AB: To this point, I am interested in your take on the relationship between aesthetic production and capitalist appropriation. How far can the artist reach in effecting change in neoliberal society? What does it mean for an artist to be either politically conscious or politically disinterested? Is it possible to be either fully?

WP: Yes, art has always been a proportionally direct element to political and social transformations, both in counterproductive-conscious or passive-unconscious ways. Art is the link that oxygenates and refreshes reality (and as previously stated, I make a weary distinction against market art). Historically, these transformations have always occurred, from the Church painters, to the court, and so on. Here, an influence that emerges structurally in my work is the concept of Verfremdung from Bertolt Brecht – that the imitation of reality creates a level of estrangement that has a disruptive potential. In my work this distancing occurs from a simple, yet complex interruption expressed directly from within the language of image and form. I consider myself a realistic artist. And being realistic today also means being subversive and even partially cynical.

AB: What projects are you working on today?

WP: I continue working on a number of investigative research projects. This new work takes on more of an engineering character, such as placing a monumental sculpture in the center of Cuba, or creating a one-kilometer highway in the form of the mathematical symbol for infinity. Certain other projects require a more direct experimentation in the field of physics, for example a work titled Cara o Cruz (“Head or Tails), whereby a coin will remain in the constant levitation of a toss. At the same time I am still very interested in materiality and all its symbolic possibilities, tracing these possibilities at the level of the everyday and exploring the ways in which these subtle interruptions can take on broader social, political, environmental, and ethical responsibilities.



Notes

[1] Rancière, Jacques. The Politics of Aesthetics: The Distribution of the Sensible. (London: Continuum, 2004). 2.

[2] Spector, Nancy. Felix Gonzalez-Torres. (New York: Solomon R. Guggenheim Museum, 1995). 13.


Wilfredo Prieto was born in Sancti-Spiritu, Cuba in 1978. He is considered one of the most influential young artists to emerge from Cuba in recent years. Prieto studied at Instituto Superior de Arte, Havana and has held residencies at Gasworks, London; Le Grand Cafe, St. Nazaire, France; John Simon Guggenheim Foundation, New York and the Kadist Art Foundation, Paris. His latest solo exhibitions were held at S.M.A.K., Gent (2014), NMAC Foundation, Cadiz (2013), Sala de Arte Publico Siqueiros, Mexico (2012), 11th Havana Biennale, J and Calzada, Havana (2012), Praxis, ARTIUM, Vitoria (2011), Kunsthalle Lissabon, Lisbon (2011), and the Dia Art Foundation, New York (2007). In 2008, Prieto was the recipient of prestigious Cartier Award.

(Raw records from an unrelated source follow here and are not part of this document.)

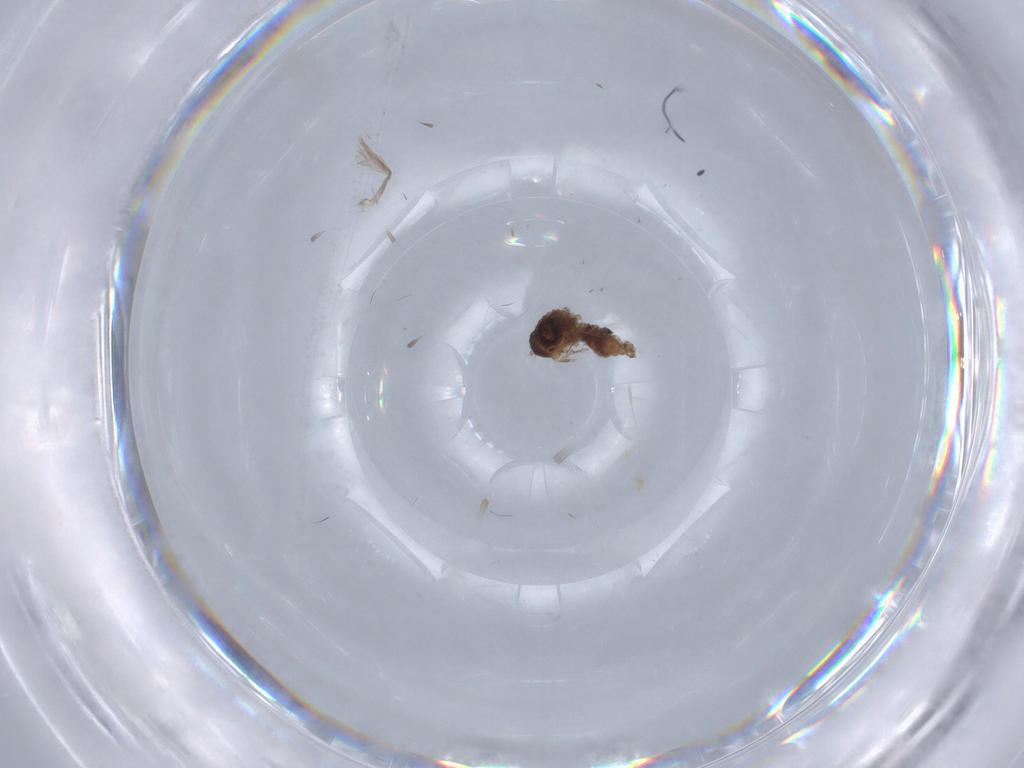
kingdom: Animalia
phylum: Arthropoda
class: Insecta
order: Diptera
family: Psychodidae
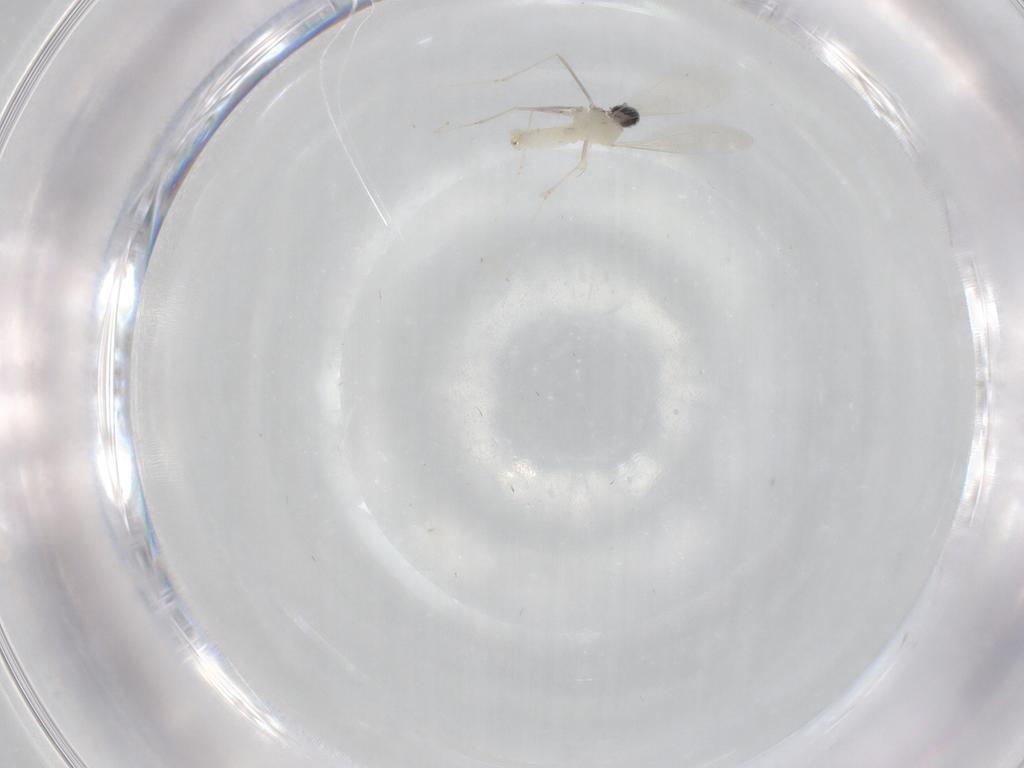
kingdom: Animalia
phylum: Arthropoda
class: Insecta
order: Diptera
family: Cecidomyiidae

Adam Barbu is an independent writer and curator currently living between Ottawa and Toronto. He has organized contemporary art exhibitions nationally and internationally that explore themes of cultural memory, the politics of spectatorship, and alternative modes of public engagement. For November 2014 he was the curator in residence at the Parque Cultural de Valparaíso (Valparaíso, Chile) and was recently awarded the Middlebrook Prize for Young Curators. His current critical research focuses on queer theory, “post AIDS” discourses, and early minimalist art.